The bad-boy designers of "Grand Theft Auto III" recruited the voices of actors Michael Madsen, Joe Pantoliano and Michael Rapaport for their wildly popular game about thievery, murder and mayhem. The spin-off, "Grand Theft Auto: Vice City," attracted even bigger names - such as Dennis Hopper, Burt Reynolds, Ray Liotta and Fairuza Balk.
Designer Jim Wallace, who is developing the PlayStation 2 fighting title "Rise to Honor" with martial-arts star Jet Li, said celebrity involvement boosts the reputation of gaming in general.
"Video games used to have really poor acting, since the voice stuff was Joe the programmer in front of the microphone," he said. "The quality is being bumped up."
Another fusion of Hollywood and Silicon Valley was the recent Electronic Arts game "The Lord of the Rings: The Two Towers," which used the film's stars Ian McKellen, Viggo Mortensen and John Rhys-Davies to provide dialogue for the action sequences.
As players fight their way through the levels of Middle-earth, they are also rewarded with documentaries about the movie and footage of the stars.
"The Two Towers" game producer Neil Young said that consulting with the movie's director, Peter Jackson, helped him "capture the core essence and language of the film," since both projects were being assembled simultaneously.
Filmmaker involvement is crucial to coordinating the release of game adaptations with the movies, said Activision executive Kathy Vrabeck, since games typically take at least a couple of years longer than films to create.
Filmmaker Sam Raimi's assistance on Activision's "Spider-Man" helped ensure that it was out two weeks before the movie last summer, and the company is already working with Raimi on the game version of the sequel due in 2004.
On Activision's recent "Minority Report," director Steven Spielberg consulted with game developers on the look of his futuristic world and on his crime-and-punishment themes. The game lacked the rights to star Tom Cruise's image, however, so designers had to make the main character tall and blond - unlike Cruise - which broke some of the continuity established by Spielberg's help.
"You're playing in the same world, with the same goals, same gadgets, same kind of plot - but it's not ideal," Vrabeck said.

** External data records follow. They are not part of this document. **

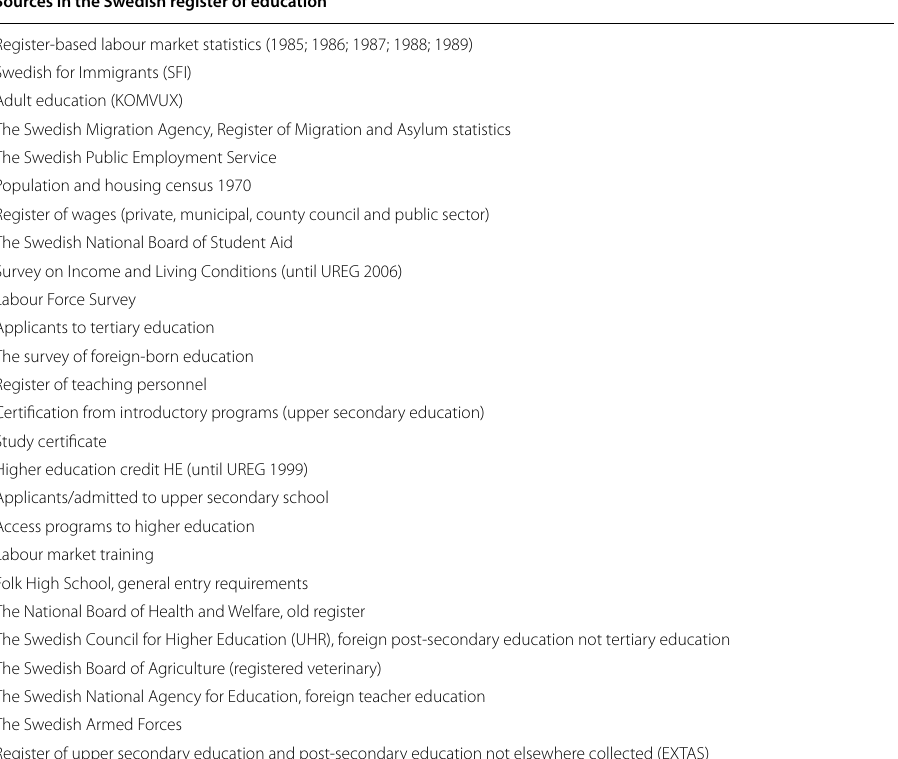
Table 5 Sources of education collected by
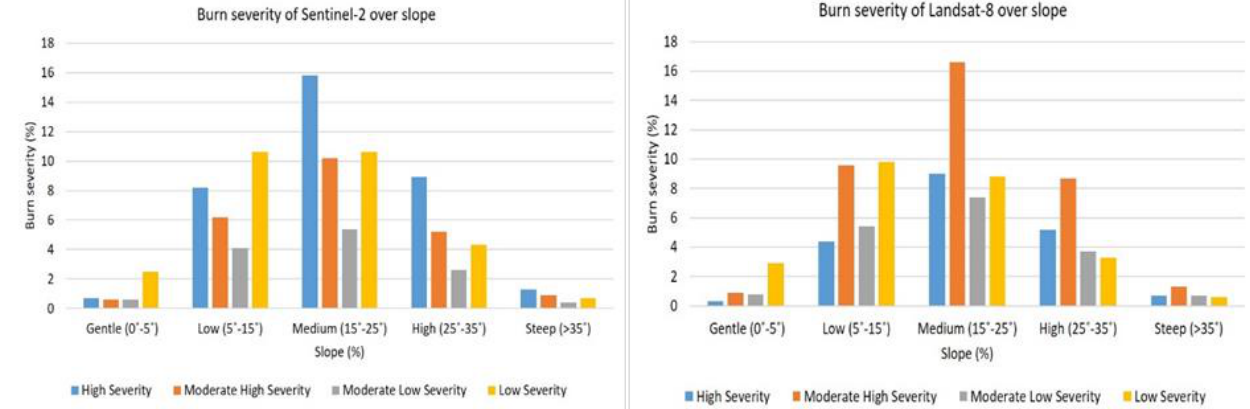
Figure 7. Spatial analysis of burn severity over slope.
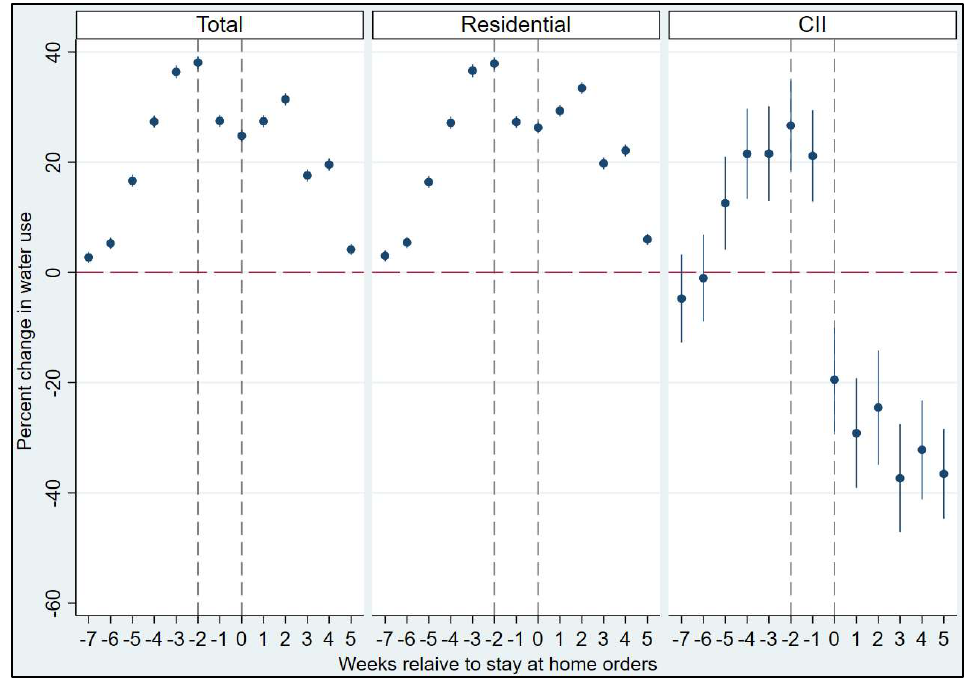
Figure 2. Weekly percent change in water use before and after the stay-at-home orders in Utility A (Northern California) for residential and CII sectors. Notes: First dashed line indicates the week of emergency orders, and the second dashed line indicates the week of stay-at-home orders. Week-7 is from February 12 to February 18.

The makers of the new LucasArts "Indiana Jones" games have had a similar problem trying to render their character without the help of Harrison Ford. For "Indiana Jones and the Emperor's Tomb," due Feb. 21, they studied photos and film footage to assemble something close to his likeness - including his signature chin scar.
Some game makers try to attract stars by minimizing the workload.
The team designing the recent James Bond game "Nightfire" persuaded actor Pierce Brosnan to undergo a few minutes of digital facial scanning, but did not push for him to do the voice recording and character movements, said Scot Bayless, who oversees the franchise for Electronic Arts.